# Materials provided
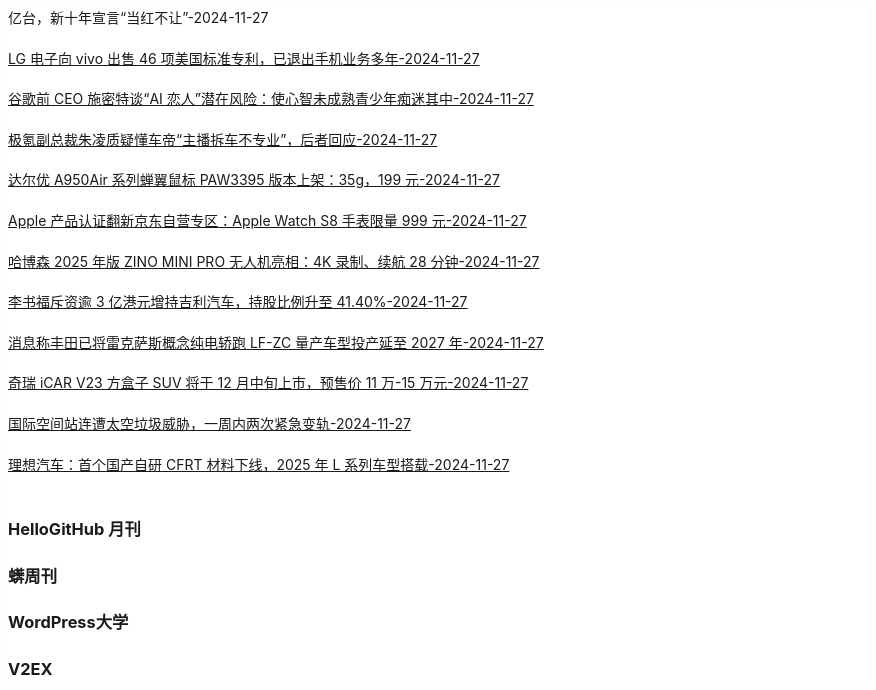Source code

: 亿台，新十年宣言“当红不让”-2024-11-27</a><br/><br/><a target=_blank rel=nofollow href="https://www.ithome.com/0/813/710.htm" >LG 电子向 vivo 出售 46 项美国标准专利，已退出手机业务多年-2024-11-27</a><br/><br/><a target=_blank rel=nofollow href="https://www.ithome.com/0/813/709.htm" >谷歌前 CEO 施密特谈“AI 恋人”潜在风险：使心智未成熟青少年痴迷其中-2024-11-27</a><br/><br/><a target=_blank rel=nofollow href="https://www.ithome.com/0/813/707.htm" >极氪副总裁朱凌质疑懂车帝“主播拆车不专业”，后者回应-2024-11-27</a><br/><br/><a target=_blank rel=nofollow href="https://www.ithome.com/0/813/706.htm" >达尔优 A950Air 系列蝉翼鼠标 PAW3395 版本上架：35g，199 元-2024-11-27</a><br/><br/><a target=_blank rel=nofollow href="https://www.ithome.com/0/813/705.htm" >Apple 产品认证翻新京东自营专区：Apple Watch S8 手表限量 999 元-2024-11-27</a><br/><br/><a target=_blank rel=nofollow href="https://www.ithome.com/0/813/704.htm" >哈博森 2025 年版 ZINO MINI PRO 无人机亮相：4K 录制、续航 28 分钟-2024-11-27</a><br/><br/><a target=_blank rel=nofollow href="https://www.ithome.com/0/813/700.htm" >李书福斥资逾 3 亿港元增持吉利汽车，持股比例升至 41.40%-2024-11-27</a><br/><br/><a target=_blank rel=nofollow href="https://www.ithome.com/0/813/699.htm" >消息称丰田已将雷克萨斯概念纯电轿跑 LF-ZC 量产车型投产延至 2027 年-2024-11-27</a><br/><br/><a target=_blank rel=nofollow href="https://www.ithome.com/0/813/698.htm" >奇瑞 iCAR V23 方盒子 SUV 将于 12 月中旬上市，预售价 11 万-15 万元-2024-11-27</a><br/><br/><a target=_blank rel=nofollow href="https://www.ithome.com/0/813/696.htm" >国际空间站连遭太空垃圾威胁，一周内两次紧急变轨-2024-11-27</a><br/><br/><a target=_blank rel=nofollow href="https://www.ithome.com/0/813/695.htm" >理想汽车：首个国产自研 CFRT 材料下线，2025 年 L 系列车型搭载-2024-11-27</a><br/><br/>





###  HelloGitHub 月刊







###  蠎周刊







###  WordPress大学









###  V2EX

# What you will do
Where an entry contains an image, skip the image and write out the rest exactly.

# Response area
Source code

: 亿台，新十年宣言“当红不让”-2024-11-27</a><br/><br/><a target=_blank rel=nofollow href="https://www.ithome.com/0/813/710.htm" >LG 电子向 vivo 出售 46 项美国标准专利，已退出手机业务多年-2024-11-27</a><br/><br/><a target=_blank rel=nofollow href="https://www.ithome.com/0/813/709.htm" >谷歌前 CEO 施密特谈“AI 恋人”潜在风险：使心智未成熟青少年痴迷其中-2024-11-27</a><br/><br/><a target=_blank rel=nofollow href="https://www.ithome.com/0/813/707.htm" >极氪副总裁朱凌质疑懂车帝“主播拆车不专业”，后者回应-2024-11-27</a><br/><br/><a target=_blank rel=nofollow href="https://www.ithome.com/0/813/706.htm" >达尔优 A950Air 系列蝉翼鼠标 PAW3395 版本上架：35g，199 元-2024-11-27</a><br/><br/><a target=_blank rel=nofollow href="https://www.ithome.com/0/813/705.htm" >Apple 产品认证翻新京东自营专区：Apple Watch S8 手表限量 999 元-2024-11-27</a><br/><br/><a target=_blank rel=nofollow href="https://www.ithome.com/0/813/704.htm" >哈博森 2025 年版 ZINO MINI PRO 无人机亮相：4K 录制、续航 28 分钟-2024-11-27</a><br/><br/><a target=_blank rel=nofollow href="https://www.ithome.com/0/813/700.htm" >李书福斥资逾 3 亿港元增持吉利汽车，持股比例升至 41.40%-2024-11-27</a><br/><br/><a target=_blank rel=nofollow href="https://www.ithome.com/0/813/699.htm" >消息称丰田已将雷克萨斯概念纯电轿跑 LF-ZC 量产车型投产延至 2027 年-2024-11-27</a><br/><br/><a target=_blank rel=nofollow href="https://www.ithome.com/0/813/698.htm" >奇瑞 iCAR V23 方盒子 SUV 将于 12 月中旬上市，预售价 11 万-15 万元-2024-11-27</a><br/><br/><a target=_blank rel=nofollow href="https://www.ithome.com/0/813/696.htm" >国际空间站连遭太空垃圾威胁，一周内两次紧急变轨-2024-11-27</a><br/><br/><a target=_blank rel=nofollow href="https://www.ithome.com/0/813/695.htm" >理想汽车：首个国产自研 CFRT 材料下线，2025 年 L 系列车型搭载-2024-11-27</a><br/><br/>





###  HelloGitHub 月刊







###  蠎周刊







###  WordPress大学









###  V2EX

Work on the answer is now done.